Ein Datum für die Aussage stehe bislang nicht fest, sagte der Sprecher. PP-Würdenträger sollen jahrelang Schmiergelder kassiert und Firmen dafür bei der Vergabe von Aufträgen bevorzugt haben. Unter den 37 Angeklagten sind zwei ehemalige Schatzmeister von Rajoys Partei.
Hauptangeklagter ist der Geschäftsmann Francisco Correa, dessen Nachname auf Deutsch Gurt oder Gürtel bedeutet. Das im vergangenen Oktober begonnene Verfahren läuft in Spanien deshalb auch unter der deutschen Bezeichnung Gürtel-Prozess.
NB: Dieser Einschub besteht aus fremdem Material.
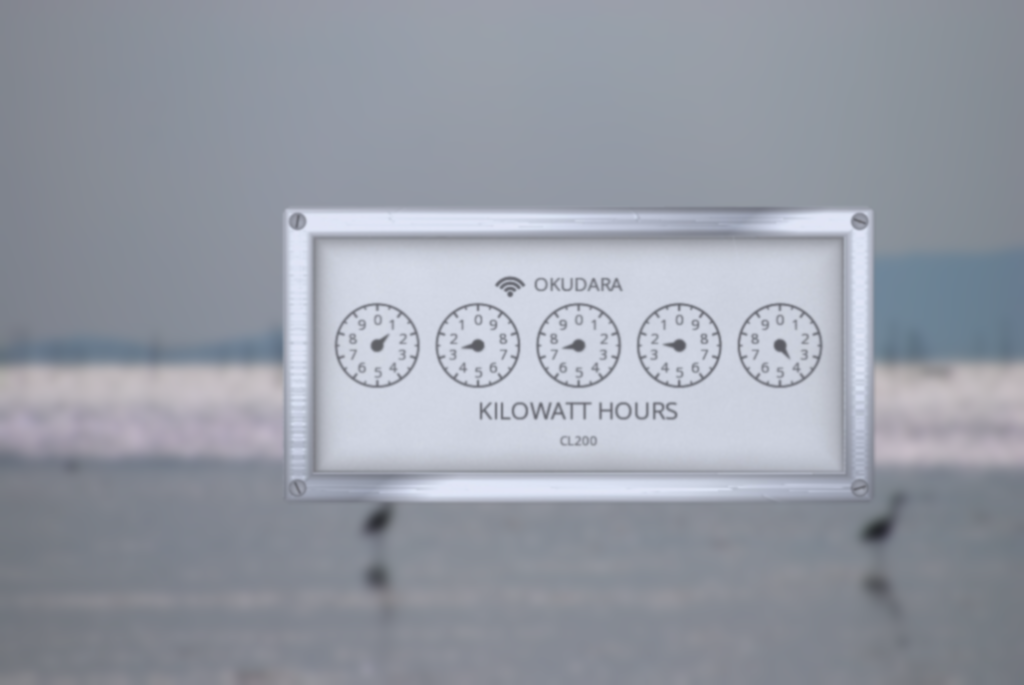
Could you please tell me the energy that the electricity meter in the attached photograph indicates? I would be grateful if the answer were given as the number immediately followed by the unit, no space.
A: 12724kWh
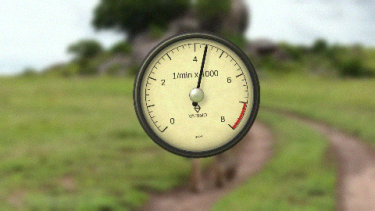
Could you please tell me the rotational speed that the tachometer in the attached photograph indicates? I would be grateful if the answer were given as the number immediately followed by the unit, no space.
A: 4400rpm
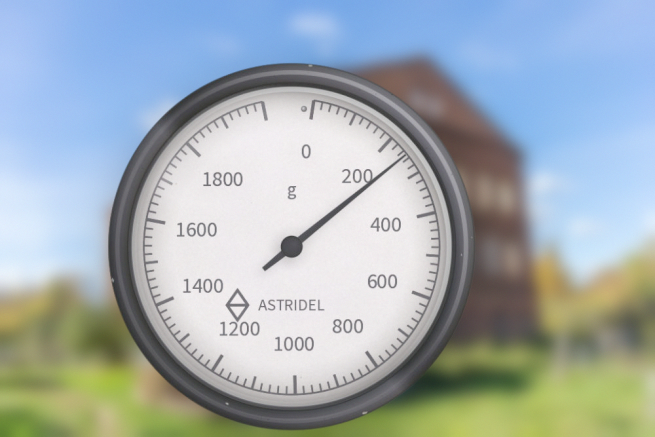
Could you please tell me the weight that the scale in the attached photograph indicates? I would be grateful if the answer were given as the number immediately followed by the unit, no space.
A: 250g
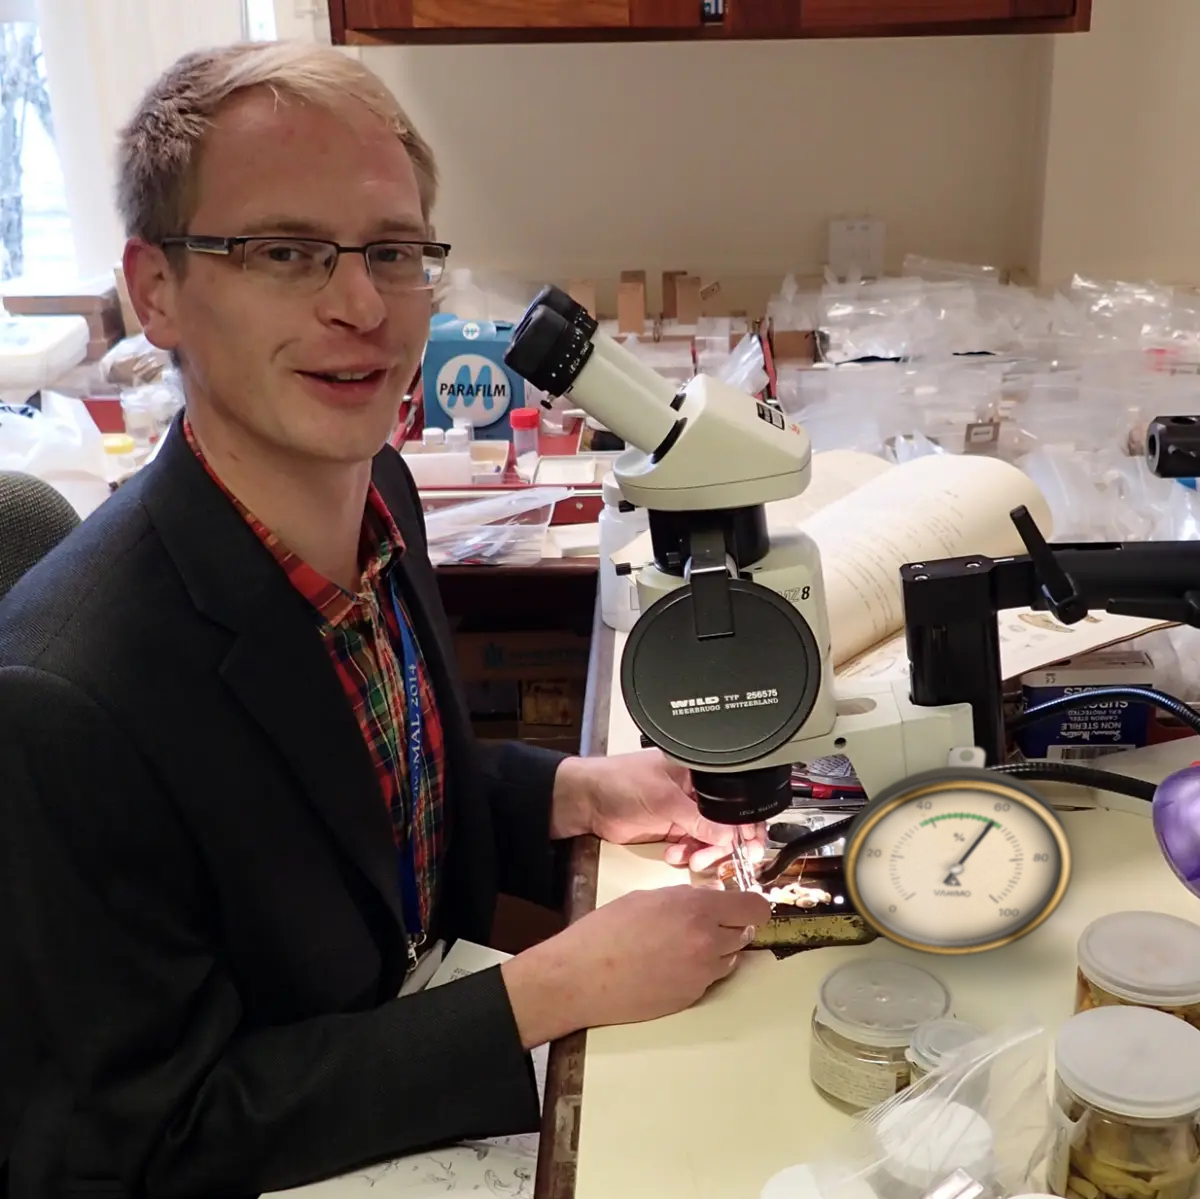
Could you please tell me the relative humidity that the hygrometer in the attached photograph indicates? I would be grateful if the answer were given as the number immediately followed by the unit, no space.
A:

Rajoy ist seit 2004 Parteichef und seit 2011 Ministerpräsident. Die Partei selbst kann strafrechtlich nicht belangt werden, weil illegale Parteienfinanzierung in Spanien erst seit 2015 ein Straftatbestand ist. Für Rajoy ist die «Gürtel-Affäre», einer der grössten Korruptionsskandale in Spanien, eine schwere Last.
Affäre kostet Stimmen
Im Zuge der Affäre war 2014 die damalige PP-Gesundheitsministerin Ana Mato zurückgetreten. Sie wird in der Schmiergeldaffäre zwar nicht als Verdächtige geführt, soll aber von den mutmasslichen Vergehen ihres angeklagten Ex-Mannes Jesús Sepúlveda profitiert haben, als dieser zwischen 2003 und 2009 Bürgermeister des Madrider Vororts Pozuelo de Alarcón war.
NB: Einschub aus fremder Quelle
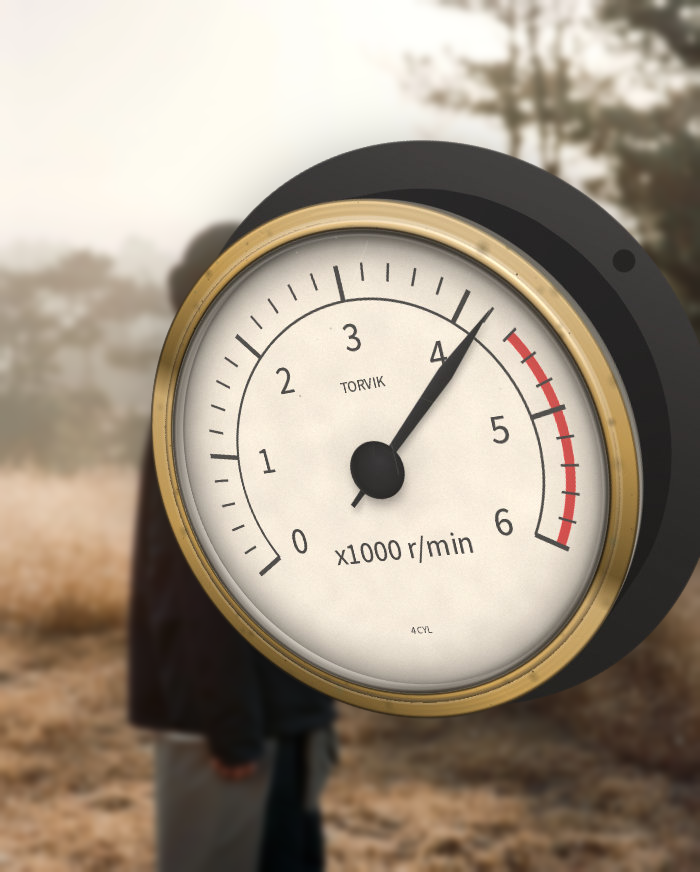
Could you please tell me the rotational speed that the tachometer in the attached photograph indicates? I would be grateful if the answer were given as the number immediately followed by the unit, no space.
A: 4200rpm
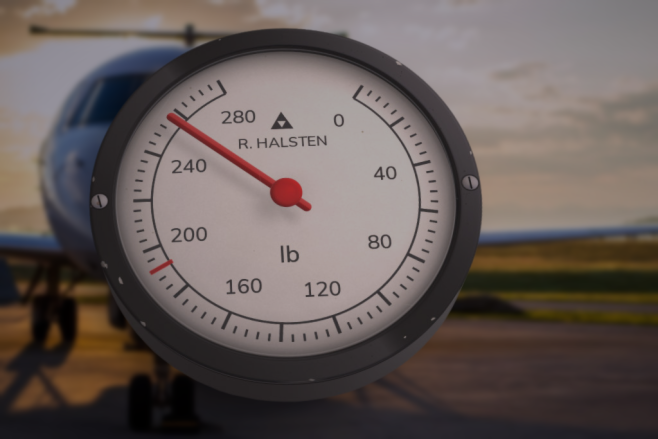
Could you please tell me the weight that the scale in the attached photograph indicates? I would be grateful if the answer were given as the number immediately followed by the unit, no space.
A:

Der Korruptionsskandal kostete Rajoys Partei viele Stimmen. Zwischen 2011 und Ende 2015 stand Rajoy an der Spitze einer PP-Regierung, die sich auf eine absolute Mehrheit im Parlament stützen konnte.
Danach war er nur geschäftsführend im Amt, weil er es nach der Parlamentswahl vom Dezember 2015 nicht schaffte, eine Koalition zu schmieden und sich so eine Regierungsmehrheit zu sichern.
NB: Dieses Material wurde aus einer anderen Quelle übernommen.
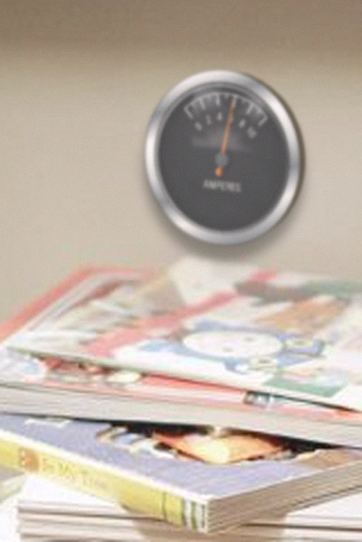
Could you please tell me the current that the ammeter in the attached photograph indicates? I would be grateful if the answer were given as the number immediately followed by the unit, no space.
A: 6A
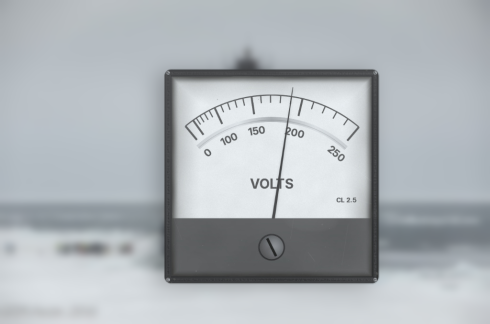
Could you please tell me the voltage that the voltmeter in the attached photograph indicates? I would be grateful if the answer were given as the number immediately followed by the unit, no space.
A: 190V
Auch nach der Parlamentswahl vom Juni 2016 war die Rajoy-Partei weit von der Mandatsmehrheit entfernt. Erst die Enthaltung der Mehrheit der sozialistischen Abgeordneten im November 2016 ermöglichte es Rajoy, nach monatelanger politischer Lähmung für eine zweite Amtszeit vereidigt zu werden.